→ **Record excerpts**
===

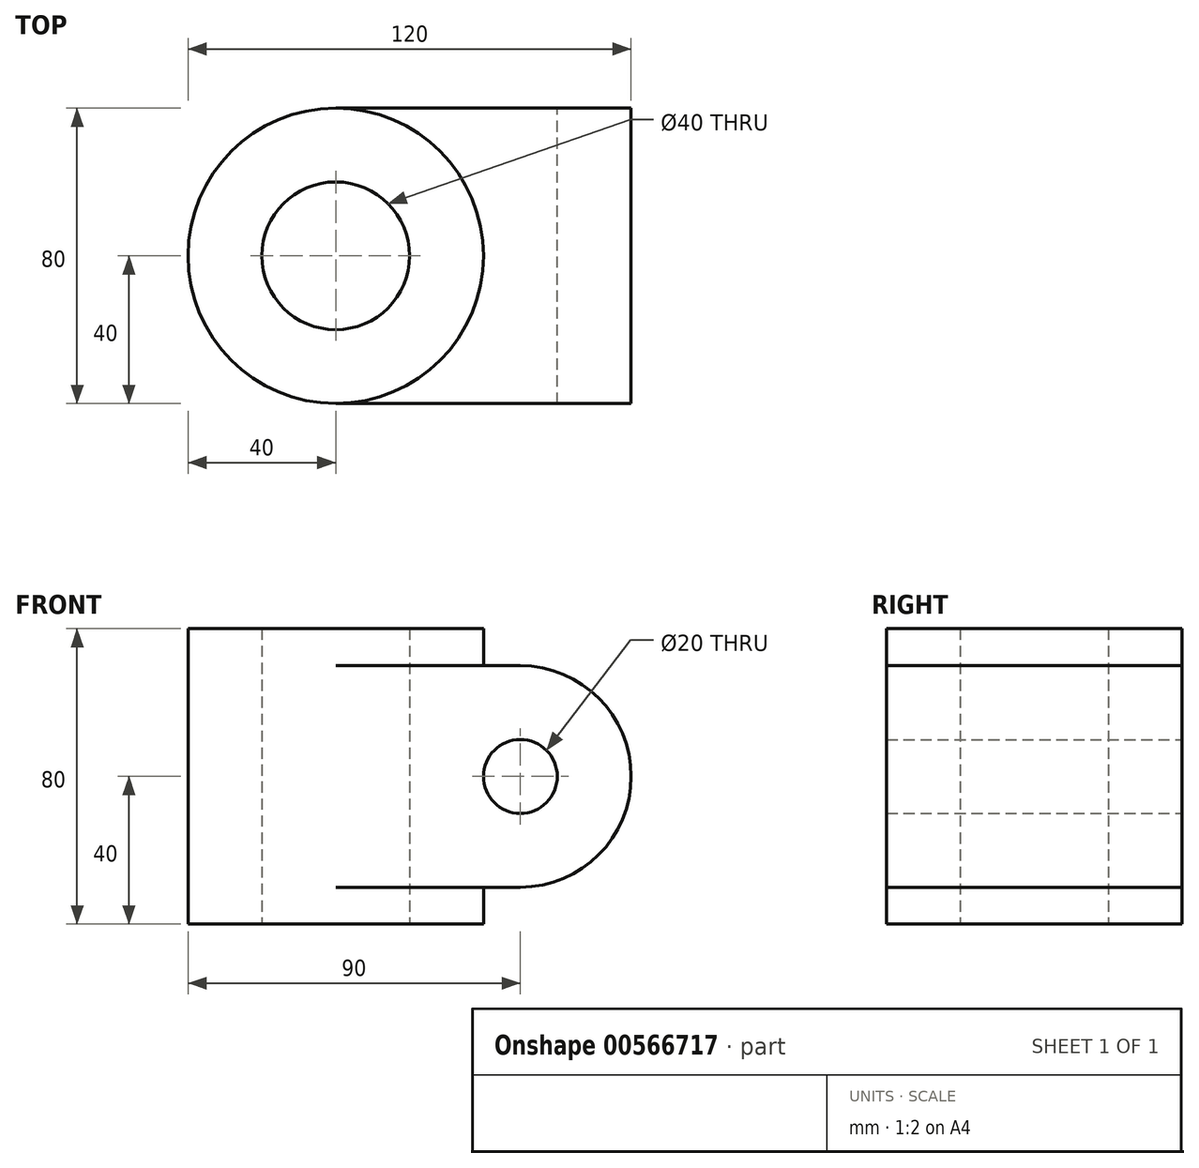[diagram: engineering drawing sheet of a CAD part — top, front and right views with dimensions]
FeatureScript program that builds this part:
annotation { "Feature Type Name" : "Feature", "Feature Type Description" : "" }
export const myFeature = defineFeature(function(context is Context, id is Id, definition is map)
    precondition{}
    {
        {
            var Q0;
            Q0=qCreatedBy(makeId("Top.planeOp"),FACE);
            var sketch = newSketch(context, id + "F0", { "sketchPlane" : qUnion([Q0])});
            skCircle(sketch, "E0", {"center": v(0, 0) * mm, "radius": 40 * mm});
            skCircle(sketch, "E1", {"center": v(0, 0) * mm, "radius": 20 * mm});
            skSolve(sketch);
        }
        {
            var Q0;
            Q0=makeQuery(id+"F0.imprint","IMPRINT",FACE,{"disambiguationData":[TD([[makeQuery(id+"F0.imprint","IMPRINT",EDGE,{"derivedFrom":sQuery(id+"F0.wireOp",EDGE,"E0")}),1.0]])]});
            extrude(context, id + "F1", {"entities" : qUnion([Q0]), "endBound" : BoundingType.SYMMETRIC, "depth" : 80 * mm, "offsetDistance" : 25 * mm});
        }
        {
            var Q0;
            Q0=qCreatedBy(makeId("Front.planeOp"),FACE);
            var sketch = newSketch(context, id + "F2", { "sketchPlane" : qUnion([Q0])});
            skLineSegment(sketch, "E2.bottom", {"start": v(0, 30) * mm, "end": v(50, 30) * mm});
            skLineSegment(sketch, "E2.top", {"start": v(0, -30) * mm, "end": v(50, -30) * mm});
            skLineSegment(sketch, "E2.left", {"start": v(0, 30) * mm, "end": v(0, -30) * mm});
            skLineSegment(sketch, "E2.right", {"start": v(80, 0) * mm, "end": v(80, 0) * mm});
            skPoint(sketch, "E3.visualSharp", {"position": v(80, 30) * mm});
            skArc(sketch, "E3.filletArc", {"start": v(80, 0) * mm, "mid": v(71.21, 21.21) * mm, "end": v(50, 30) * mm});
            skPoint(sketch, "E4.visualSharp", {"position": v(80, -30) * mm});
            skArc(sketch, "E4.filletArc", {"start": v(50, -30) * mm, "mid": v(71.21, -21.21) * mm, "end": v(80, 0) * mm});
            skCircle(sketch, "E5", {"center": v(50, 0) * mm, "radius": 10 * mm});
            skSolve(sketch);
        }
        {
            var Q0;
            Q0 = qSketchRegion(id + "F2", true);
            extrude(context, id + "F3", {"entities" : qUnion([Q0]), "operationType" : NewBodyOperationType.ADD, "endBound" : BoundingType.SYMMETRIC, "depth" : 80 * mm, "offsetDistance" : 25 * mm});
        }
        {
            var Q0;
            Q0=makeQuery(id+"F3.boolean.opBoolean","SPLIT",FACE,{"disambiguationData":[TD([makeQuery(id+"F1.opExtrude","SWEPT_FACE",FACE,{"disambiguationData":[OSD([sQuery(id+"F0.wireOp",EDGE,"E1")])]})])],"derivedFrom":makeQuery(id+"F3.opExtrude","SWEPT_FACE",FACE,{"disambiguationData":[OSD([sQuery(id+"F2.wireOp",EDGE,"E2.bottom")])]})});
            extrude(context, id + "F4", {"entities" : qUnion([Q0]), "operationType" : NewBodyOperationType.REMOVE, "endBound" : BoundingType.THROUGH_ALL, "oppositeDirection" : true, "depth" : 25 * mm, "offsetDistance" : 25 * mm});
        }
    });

===

→ **Short problem**
Report each line above that contains the string "radius".

→ **Correct output**
            skCircle(sketch, "E0", {"center": v(0, 0) * mm, "radius": 40 * mm});
            skCircle(sketch, "E1", {"center": v(0, 0) * mm, "radius": 20 * mm});
            skCircle(sketch, "E5", {"center": v(50, 0) * mm, "radius": 10 * mm});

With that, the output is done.